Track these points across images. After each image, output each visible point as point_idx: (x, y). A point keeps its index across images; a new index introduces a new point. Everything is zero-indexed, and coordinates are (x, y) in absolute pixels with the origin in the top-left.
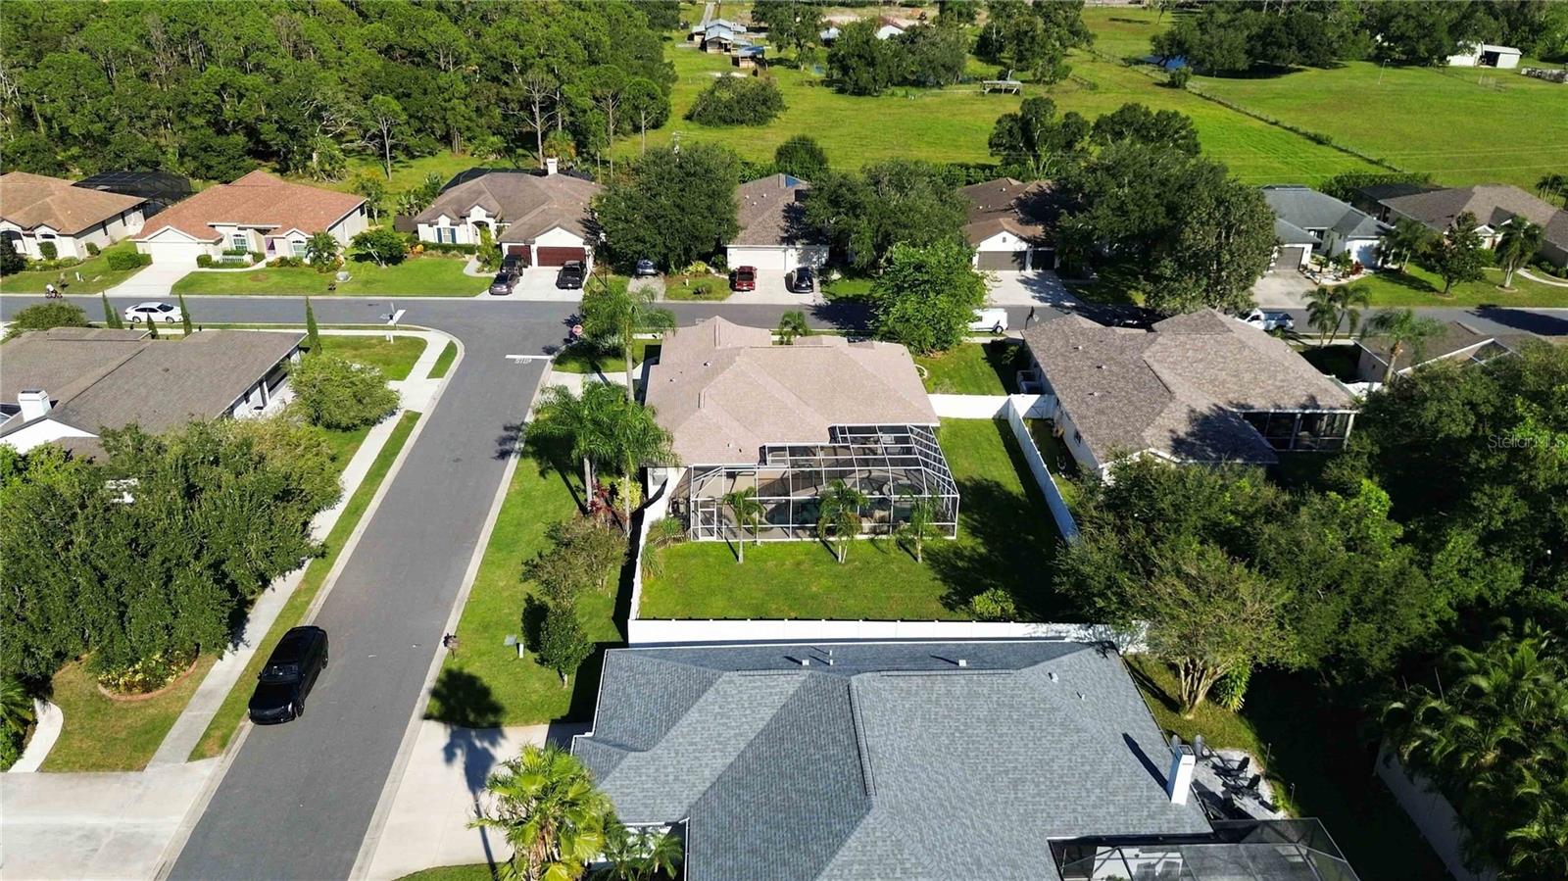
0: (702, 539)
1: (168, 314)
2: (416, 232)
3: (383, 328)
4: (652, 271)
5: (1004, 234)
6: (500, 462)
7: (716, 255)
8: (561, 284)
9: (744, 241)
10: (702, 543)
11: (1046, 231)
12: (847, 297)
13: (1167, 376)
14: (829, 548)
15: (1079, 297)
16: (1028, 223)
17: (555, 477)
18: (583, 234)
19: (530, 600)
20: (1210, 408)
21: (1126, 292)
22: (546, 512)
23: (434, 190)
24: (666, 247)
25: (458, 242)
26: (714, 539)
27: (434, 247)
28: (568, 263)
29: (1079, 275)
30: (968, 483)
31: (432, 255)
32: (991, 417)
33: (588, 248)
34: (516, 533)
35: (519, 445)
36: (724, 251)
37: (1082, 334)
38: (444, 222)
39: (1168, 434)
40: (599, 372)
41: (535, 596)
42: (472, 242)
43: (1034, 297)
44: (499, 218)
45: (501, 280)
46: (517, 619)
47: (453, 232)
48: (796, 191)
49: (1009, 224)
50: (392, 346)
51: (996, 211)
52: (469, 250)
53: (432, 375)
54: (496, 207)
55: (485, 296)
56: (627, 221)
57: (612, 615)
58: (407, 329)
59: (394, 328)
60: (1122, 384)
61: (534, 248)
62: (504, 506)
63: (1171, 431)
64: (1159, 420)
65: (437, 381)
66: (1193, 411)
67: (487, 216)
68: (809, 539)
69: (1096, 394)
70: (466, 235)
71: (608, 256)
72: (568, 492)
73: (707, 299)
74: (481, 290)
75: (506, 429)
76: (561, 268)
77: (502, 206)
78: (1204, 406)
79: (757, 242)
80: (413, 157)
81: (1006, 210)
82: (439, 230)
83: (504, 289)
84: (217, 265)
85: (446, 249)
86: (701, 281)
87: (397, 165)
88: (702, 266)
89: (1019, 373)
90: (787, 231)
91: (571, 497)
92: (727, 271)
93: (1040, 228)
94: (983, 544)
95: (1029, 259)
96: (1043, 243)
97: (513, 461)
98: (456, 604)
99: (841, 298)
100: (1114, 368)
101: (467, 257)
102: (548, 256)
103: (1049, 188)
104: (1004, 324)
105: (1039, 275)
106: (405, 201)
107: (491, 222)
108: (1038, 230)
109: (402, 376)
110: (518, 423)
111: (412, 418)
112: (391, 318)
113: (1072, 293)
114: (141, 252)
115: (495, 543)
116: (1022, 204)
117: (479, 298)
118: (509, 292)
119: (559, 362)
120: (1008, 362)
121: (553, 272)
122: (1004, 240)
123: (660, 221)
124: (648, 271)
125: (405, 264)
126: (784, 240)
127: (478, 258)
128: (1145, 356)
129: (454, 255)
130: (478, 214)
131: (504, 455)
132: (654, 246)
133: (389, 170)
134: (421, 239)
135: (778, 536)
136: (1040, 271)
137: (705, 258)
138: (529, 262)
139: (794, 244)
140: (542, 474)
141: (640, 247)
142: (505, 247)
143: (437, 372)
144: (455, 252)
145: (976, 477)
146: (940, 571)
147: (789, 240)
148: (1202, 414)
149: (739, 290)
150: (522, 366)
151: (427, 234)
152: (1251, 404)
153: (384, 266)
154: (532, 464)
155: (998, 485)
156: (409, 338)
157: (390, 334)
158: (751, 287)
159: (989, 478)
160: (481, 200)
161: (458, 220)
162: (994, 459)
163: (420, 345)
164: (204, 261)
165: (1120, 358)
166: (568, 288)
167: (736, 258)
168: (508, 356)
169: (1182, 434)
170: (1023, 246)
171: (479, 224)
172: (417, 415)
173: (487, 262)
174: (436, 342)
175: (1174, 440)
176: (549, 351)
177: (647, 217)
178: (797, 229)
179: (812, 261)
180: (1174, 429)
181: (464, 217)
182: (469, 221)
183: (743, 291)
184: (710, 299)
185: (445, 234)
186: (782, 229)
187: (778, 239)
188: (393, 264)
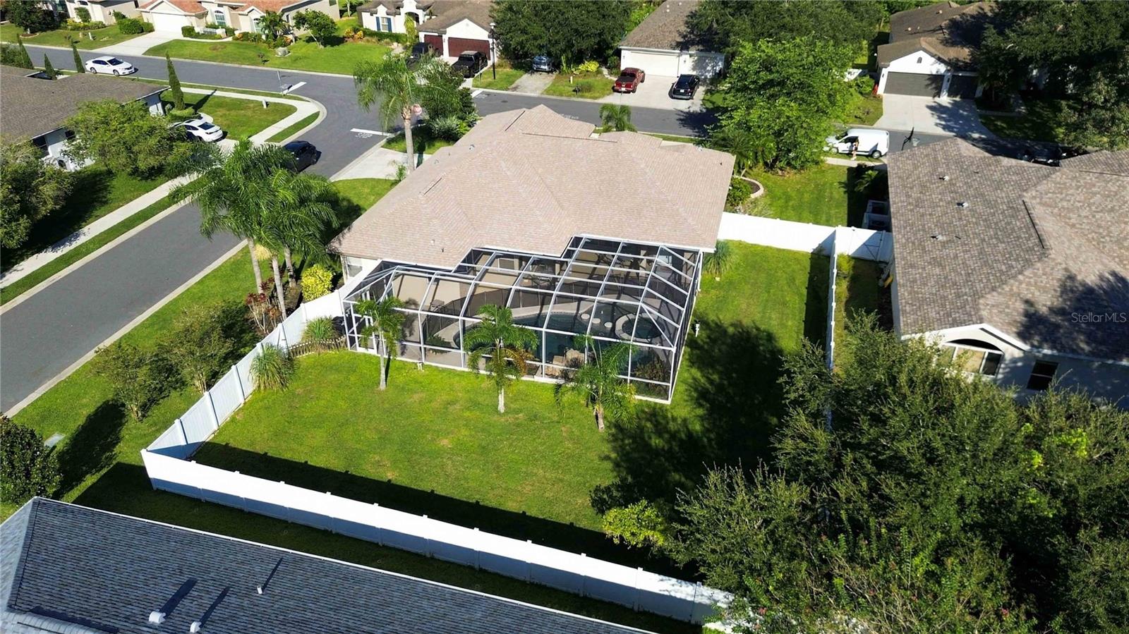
1: (116, 67)
2: (361, 21)
3: (275, 96)
4: (546, 67)
5: (921, 54)
7: (606, 53)
9: (638, 43)
11: (972, 54)
13: (1048, 225)
15: (993, 131)
16: (954, 44)
20: (1101, 278)
25: (393, 31)
27: (372, 34)
28: (466, 52)
29: (1003, 105)
30: (731, 330)
31: (368, 41)
32: (811, 251)
33: (493, 41)
36: (619, 53)
37: (956, 163)
38: (382, 11)
39: (1021, 307)
42: (401, 32)
43: (937, 125)
44: (430, 11)
47: (389, 22)
49: (929, 44)
51: (924, 31)
52: (398, 38)
53: (272, 139)
58: (291, 98)
59: (283, 97)
60: (979, 229)
61: (445, 38)
63: (1027, 302)
64: (1013, 285)
66: (1071, 278)
67: (419, 8)
68: (485, 373)
69: (940, 238)
70: (400, 25)
73: (582, 97)
78: (1091, 272)
79: (653, 46)
81: (934, 31)
82: (377, 18)
84: (198, 36)
85: (382, 37)
86: (587, 79)
88: (592, 66)
89: (870, 202)
90: (684, 37)
92: (617, 71)
93: (966, 51)
94: (702, 418)
95: (946, 85)
96: (966, 67)
99: (719, 107)
100: (980, 209)
101: (396, 44)
102: (458, 47)
103: (992, 10)
104: (883, 148)
105: (955, 103)
107: (421, 13)
108: (964, 53)
112: (290, 88)
113: (987, 124)
114: (146, 21)
116: (954, 25)
119: (395, 141)
120: (862, 188)
122: (920, 60)
124: (543, 67)
125: (342, 45)
126: (678, 45)
128: (1027, 197)
129: (387, 43)
130: (409, 5)
134: (364, 26)
136: (958, 99)
138: (440, 51)
139: (689, 50)
142: (422, 35)
144: (388, 40)
145: (747, 322)
146: (621, 450)
147: (684, 46)
148: (1084, 284)
149: (618, 91)
150: (360, 138)
151: (369, 21)
153: (322, 47)
155: (770, 337)
158: (633, 89)
159: (762, 327)
161: (393, 10)
162: (784, 304)
163: (289, 113)
164: (188, 31)
165: (991, 196)
167: (628, 60)
168: (353, 130)
169: (1044, 310)
170: (942, 69)
171: (410, 15)
174: (304, 111)
175: (1027, 314)
176: (393, 129)
178: (696, 36)
179: (709, 68)
180: (1033, 300)
181: (398, 8)
182: (403, 11)
183: (620, 92)
184: (586, 97)
185: (383, 23)
186: (680, 34)
187: (674, 44)
188: (332, 46)
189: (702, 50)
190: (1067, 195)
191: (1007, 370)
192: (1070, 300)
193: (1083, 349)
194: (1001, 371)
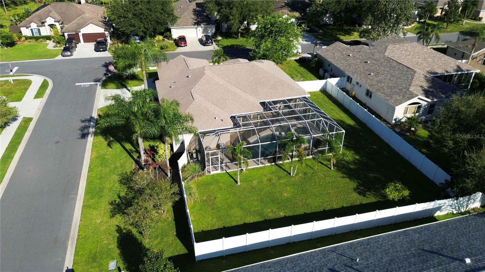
0: (212, 173)
2: (21, 32)
3: (7, 76)
6: (83, 140)
7: (166, 33)
8: (97, 50)
9: (178, 25)
10: (213, 175)
11: (301, 15)
12: (228, 46)
14: (281, 168)
15: (320, 39)
16: (293, 11)
17: (117, 146)
18: (104, 26)
19: (119, 230)
21: (336, 36)
22: (116, 168)
23: (28, 14)
24: (145, 28)
25: (42, 35)
26: (219, 171)
27: (30, 38)
28: (98, 40)
31: (30, 42)
32: (319, 90)
33: (107, 33)
34: (101, 184)
35: (92, 130)
36: (169, 30)
38: (34, 26)
39: (420, 88)
40: (126, 87)
41: (122, 226)
42: (49, 34)
44: (60, 22)
45: (66, 49)
46: (114, 245)
47: (39, 30)
48: (196, 3)
49: (286, 11)
50: (12, 85)
52: (48, 38)
53: (36, 97)
54: (59, 18)
55: (60, 57)
56: (124, 17)
57: (175, 233)
58: (20, 76)
59: (13, 76)
60: (383, 68)
61: (80, 34)
62: (90, 167)
64: (414, 83)
65: (39, 100)
67: (55, 22)
68: (269, 164)
69: (372, 74)
70: (45, 31)
71: (117, 35)
72: (126, 154)
73: (166, 51)
74: (56, 55)
75: (83, 121)
76: (95, 43)
77: (62, 17)
79: (185, 25)
80: (17, 5)
81: (282, 7)
82: (32, 30)
83: (69, 53)
85: (37, 39)
86: (162, 44)
87: (9, 9)
88: (161, 37)
90: (196, 20)
91: (129, 157)
92: (172, 39)
93: (298, 13)
96: (301, 19)
97: (90, 139)
98: (70, 243)
99: (225, 46)
101: (48, 41)
102: (88, 38)
106: (13, 19)
107: (57, 24)
109: (19, 99)
110: (89, 117)
111: (27, 121)
112: (11, 71)
113: (316, 38)
115: (89, 192)
116: (287, 5)
117: (57, 58)
118: (71, 55)
119: (104, 85)
121: (92, 45)
123: (142, 16)
124: (136, 41)
125: (16, 46)
126: (195, 24)
127: (53, 41)
128: (386, 55)
129: (41, 41)
130: (50, 21)
131: (84, 136)
132: (140, 28)
133: (6, 11)
134: (23, 35)
135: (252, 164)
137: (161, 34)
138: (79, 41)
139: (200, 25)
140: (109, 145)
141: (133, 29)
142: (66, 34)
143: (38, 95)
144: (42, 39)
147: (198, 24)
149: (181, 46)
150: (85, 88)
151: (26, 32)
152: (437, 71)
153: (6, 48)
154: (101, 139)
155: (342, 121)
156: (22, 80)
157: (11, 79)
158: (185, 44)
160: (51, 14)
161: (40, 24)
162: (332, 110)
163: (29, 83)
166: (101, 51)
167: (176, 33)
168: (77, 84)
169: (426, 88)
171: (51, 26)
172: (30, 119)
173: (59, 43)
174: (37, 80)
175: (423, 90)
176: (97, 81)
177: (135, 15)
178: (200, 19)
179: (209, 32)
180: (422, 85)
181: (43, 23)
182: (46, 24)
183: (182, 46)
184: (169, 51)
185: (35, 31)
186: (194, 19)
187: (193, 23)
188: (10, 47)
189: (206, 25)
190: (395, 53)
191: (423, 110)
192: (430, 83)
193: (443, 97)
194: (421, 110)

***

### Requirement
Please transcribe only the lines in the records above running from the line that has "30: (968, 483)" through the line that has "57: (612, 615)", both included, exactly as they appear.

### Response box
30: (968, 483)
31: (432, 255)
32: (991, 417)
33: (588, 248)
34: (516, 533)
35: (519, 445)
36: (724, 251)
37: (1082, 334)
38: (444, 222)
39: (1168, 434)
40: (599, 372)
41: (535, 596)
42: (472, 242)
43: (1034, 297)
44: (499, 218)
45: (501, 280)
46: (517, 619)
47: (453, 232)
48: (796, 191)
49: (1009, 224)
50: (392, 346)
51: (996, 211)
52: (469, 250)
53: (432, 375)
54: (496, 207)
55: (485, 296)
56: (627, 221)
57: (612, 615)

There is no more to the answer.